O então executivo do BPA propôs a Rodríguez que abrisse uma conta no Panamá para receber esses valores. “Já conhecemos a operação dos chineses, e em termos de compliance [prevenção da lavagem de capitais] ela já está aprovada pelo banco. Digo isso pela agilidade, pois os suíços são muito suíços, ficam meticulosos, então você me diz isso e vejo a possibilidade de abrir a conta no Panamá”, afirma Laplana.

Os investigadores acreditam que esse executivo do BPA foi o mentor do “planejamento fiscal” de Salazar e Rodríguez, uma complexa estrutura societária no Panamá.
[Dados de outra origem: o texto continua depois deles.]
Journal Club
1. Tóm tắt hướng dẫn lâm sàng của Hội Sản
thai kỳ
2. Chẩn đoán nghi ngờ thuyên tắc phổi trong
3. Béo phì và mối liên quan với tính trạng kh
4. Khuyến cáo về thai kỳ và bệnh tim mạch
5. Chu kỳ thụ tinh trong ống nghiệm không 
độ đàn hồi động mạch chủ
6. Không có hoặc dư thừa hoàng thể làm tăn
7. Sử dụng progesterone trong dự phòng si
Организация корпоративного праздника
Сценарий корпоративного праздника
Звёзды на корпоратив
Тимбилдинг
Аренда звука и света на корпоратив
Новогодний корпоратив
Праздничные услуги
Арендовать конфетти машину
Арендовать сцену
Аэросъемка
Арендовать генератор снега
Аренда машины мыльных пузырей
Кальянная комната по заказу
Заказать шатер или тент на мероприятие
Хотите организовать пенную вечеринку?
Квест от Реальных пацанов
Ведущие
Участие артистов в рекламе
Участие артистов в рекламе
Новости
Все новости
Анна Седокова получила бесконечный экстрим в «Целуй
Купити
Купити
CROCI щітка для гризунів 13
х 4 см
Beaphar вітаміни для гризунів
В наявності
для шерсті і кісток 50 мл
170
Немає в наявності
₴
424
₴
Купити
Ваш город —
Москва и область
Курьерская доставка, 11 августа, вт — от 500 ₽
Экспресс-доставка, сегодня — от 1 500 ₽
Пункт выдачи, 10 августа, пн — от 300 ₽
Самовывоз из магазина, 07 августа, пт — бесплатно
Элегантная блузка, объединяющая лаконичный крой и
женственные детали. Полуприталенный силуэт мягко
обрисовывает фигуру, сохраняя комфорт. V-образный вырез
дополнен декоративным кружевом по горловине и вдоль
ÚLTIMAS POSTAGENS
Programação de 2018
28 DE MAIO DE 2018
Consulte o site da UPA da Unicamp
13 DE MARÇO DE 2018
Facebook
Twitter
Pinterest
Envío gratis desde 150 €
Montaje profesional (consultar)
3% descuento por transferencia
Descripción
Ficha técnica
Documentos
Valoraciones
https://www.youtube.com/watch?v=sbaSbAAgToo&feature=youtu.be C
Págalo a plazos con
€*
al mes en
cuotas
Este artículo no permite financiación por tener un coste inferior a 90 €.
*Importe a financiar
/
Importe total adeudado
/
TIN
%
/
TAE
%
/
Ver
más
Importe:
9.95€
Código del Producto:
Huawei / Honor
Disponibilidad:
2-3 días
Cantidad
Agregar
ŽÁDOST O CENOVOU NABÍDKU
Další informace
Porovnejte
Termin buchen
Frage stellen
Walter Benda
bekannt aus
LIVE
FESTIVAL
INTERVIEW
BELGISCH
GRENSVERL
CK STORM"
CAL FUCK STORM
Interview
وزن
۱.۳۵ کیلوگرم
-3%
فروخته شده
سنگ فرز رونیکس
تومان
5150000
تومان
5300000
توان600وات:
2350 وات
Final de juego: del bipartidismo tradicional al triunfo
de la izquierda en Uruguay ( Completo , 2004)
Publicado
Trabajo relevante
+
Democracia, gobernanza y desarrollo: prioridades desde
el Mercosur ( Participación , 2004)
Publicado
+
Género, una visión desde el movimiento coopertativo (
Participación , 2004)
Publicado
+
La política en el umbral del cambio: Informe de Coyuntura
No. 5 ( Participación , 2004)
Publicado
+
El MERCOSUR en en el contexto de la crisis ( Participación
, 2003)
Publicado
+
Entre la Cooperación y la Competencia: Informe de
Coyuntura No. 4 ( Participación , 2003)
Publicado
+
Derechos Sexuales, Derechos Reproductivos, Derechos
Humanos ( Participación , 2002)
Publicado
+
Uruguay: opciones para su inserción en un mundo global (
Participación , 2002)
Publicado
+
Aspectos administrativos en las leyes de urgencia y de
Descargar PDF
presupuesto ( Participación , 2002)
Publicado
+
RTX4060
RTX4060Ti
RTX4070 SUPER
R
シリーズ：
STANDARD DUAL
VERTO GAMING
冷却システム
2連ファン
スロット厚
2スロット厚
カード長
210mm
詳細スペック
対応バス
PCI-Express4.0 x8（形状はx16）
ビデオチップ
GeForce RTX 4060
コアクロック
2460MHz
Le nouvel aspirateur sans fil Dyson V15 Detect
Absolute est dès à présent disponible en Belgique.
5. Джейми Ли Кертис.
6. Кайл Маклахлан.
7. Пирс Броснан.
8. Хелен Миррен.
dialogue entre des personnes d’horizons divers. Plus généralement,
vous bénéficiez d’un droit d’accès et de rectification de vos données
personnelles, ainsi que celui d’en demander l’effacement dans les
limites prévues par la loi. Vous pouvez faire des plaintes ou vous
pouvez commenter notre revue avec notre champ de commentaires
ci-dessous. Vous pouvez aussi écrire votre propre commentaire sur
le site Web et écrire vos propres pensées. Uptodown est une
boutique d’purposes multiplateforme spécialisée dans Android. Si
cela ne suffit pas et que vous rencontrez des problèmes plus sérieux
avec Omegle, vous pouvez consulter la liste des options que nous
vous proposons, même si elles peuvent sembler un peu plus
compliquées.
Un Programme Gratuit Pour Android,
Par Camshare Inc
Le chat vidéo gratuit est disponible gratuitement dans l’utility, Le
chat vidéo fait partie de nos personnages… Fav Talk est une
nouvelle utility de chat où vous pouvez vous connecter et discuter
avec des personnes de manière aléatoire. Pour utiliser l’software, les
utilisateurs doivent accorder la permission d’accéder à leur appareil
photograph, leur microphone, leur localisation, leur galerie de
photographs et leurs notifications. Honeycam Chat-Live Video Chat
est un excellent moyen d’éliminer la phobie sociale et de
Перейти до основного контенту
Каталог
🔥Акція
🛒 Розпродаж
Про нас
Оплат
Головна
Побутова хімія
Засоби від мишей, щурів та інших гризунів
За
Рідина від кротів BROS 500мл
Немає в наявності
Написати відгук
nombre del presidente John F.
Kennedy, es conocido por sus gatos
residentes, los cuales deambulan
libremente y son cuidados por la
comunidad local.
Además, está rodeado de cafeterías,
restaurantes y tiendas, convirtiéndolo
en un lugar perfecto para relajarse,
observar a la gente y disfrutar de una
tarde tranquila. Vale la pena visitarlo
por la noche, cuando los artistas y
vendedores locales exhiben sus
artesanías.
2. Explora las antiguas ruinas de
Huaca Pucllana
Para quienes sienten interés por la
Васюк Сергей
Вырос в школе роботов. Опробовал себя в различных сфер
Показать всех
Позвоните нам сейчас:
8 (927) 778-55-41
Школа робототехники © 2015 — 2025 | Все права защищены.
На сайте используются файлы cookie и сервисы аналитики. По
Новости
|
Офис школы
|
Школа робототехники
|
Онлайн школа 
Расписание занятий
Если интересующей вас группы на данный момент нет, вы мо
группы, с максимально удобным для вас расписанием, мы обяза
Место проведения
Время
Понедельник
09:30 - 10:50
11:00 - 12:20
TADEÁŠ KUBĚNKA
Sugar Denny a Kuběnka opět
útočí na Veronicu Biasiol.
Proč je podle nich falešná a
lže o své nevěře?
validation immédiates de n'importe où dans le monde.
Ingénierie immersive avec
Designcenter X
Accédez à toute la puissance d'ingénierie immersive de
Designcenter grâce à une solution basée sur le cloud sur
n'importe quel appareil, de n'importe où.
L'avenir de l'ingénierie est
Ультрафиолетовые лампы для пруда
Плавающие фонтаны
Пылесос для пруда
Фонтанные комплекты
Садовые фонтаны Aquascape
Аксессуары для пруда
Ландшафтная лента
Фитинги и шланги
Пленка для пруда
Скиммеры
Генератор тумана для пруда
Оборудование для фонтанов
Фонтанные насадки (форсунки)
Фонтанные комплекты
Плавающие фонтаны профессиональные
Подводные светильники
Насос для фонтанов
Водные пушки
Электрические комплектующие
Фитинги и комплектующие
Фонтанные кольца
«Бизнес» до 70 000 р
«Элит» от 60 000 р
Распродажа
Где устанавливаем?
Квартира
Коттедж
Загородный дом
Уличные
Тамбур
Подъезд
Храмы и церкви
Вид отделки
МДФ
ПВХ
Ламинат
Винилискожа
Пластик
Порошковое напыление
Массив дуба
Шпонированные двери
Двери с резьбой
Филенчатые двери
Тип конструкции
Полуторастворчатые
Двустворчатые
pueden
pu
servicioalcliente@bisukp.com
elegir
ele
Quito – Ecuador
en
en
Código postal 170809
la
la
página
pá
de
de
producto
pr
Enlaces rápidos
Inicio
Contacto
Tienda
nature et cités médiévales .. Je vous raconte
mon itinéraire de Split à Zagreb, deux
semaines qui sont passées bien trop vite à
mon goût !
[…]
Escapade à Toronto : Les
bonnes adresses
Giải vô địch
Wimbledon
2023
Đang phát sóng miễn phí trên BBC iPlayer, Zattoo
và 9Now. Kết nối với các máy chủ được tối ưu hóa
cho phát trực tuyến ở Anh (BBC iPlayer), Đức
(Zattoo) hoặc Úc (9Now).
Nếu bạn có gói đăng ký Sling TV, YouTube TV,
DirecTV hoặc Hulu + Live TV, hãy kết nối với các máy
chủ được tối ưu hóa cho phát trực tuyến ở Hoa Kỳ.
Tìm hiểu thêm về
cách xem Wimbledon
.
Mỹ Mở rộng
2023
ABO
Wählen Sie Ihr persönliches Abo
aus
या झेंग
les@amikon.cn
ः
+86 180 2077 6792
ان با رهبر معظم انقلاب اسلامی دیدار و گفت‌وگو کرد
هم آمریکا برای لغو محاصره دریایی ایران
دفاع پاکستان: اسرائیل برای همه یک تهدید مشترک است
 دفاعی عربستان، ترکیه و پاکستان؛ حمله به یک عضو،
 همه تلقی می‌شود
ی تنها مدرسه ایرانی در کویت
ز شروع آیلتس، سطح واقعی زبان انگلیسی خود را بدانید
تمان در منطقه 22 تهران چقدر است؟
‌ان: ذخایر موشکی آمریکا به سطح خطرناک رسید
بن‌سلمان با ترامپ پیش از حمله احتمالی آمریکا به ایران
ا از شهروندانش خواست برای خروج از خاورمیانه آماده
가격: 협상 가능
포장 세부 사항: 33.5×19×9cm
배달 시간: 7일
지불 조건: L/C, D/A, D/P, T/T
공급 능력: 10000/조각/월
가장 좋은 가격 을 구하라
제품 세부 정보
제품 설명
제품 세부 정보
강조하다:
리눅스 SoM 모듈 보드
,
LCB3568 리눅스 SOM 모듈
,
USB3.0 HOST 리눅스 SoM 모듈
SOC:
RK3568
O EL PAÍS não conseguiu localizar Laplana para ouvir sua versão.

A Polícia de Andorra conclui em um relatório que o dinheiro que a quadrilha movimentou, cerca de dois bilhões de euros, supostamente provinha de pagamentos feitos por empresas chinesas que executaram obras públicas na Venezuela.

As autoridades de Andorra, um pequeno principado independente encravado entre a Espanha e a França, onde até o ano passado vigorava o sigilo bancário absoluto, intervieram no BPA em março de 2015 por causa de um suposto caso de lavagem de capitais.

A poderosa empresa do ‘Eletricista’

“Sejamos claros... A minha firma ajudou muita gente que está aqui a ganhar o dinheiro que está ganhando, e por meio desta minha firma estou aqui recebendo certas coisas, estou recebendo parte do que tenho aqui, ok?” Essa frase é parte de uma conversa telefônica, grampeada pela Polícia de Andorra em 24 de fevereiro de 2013, entre Pablo Laplana, então um alto executivo da instituição financeira Banca Privada d’Andorra (BPA), e Luis Alejandro, que segundo a investigação seria funcionário de Diego Salazar e do seu homem de confiança, Luis Mariano Rodríguez.

Alejandro a atribui ao Eletricista, a quem foi buscar no aeroporto do Panamá para participar de uma reunião com seus advogados e falar dos problemas judiciais deles em Andorra.

O Eletricista é Javier Alvarado, ex-ministro de Energia no Governo de Hugo Chávez, um dos investigados na trama de Andorra. Laplana, na conversa grampeada, informa a Luis Alejandro que "não foram recebidos pagamentos das empresas onde o Eletricista teve poder decisório e, portanto, nunca poderão acusá-lo de ter influenciado em nenhuma decisão". E este responde que "nunca foram recebidos pagamentos… Mas, porra, o que o Eletricista nos disse ele não pode dizer diante da juíza".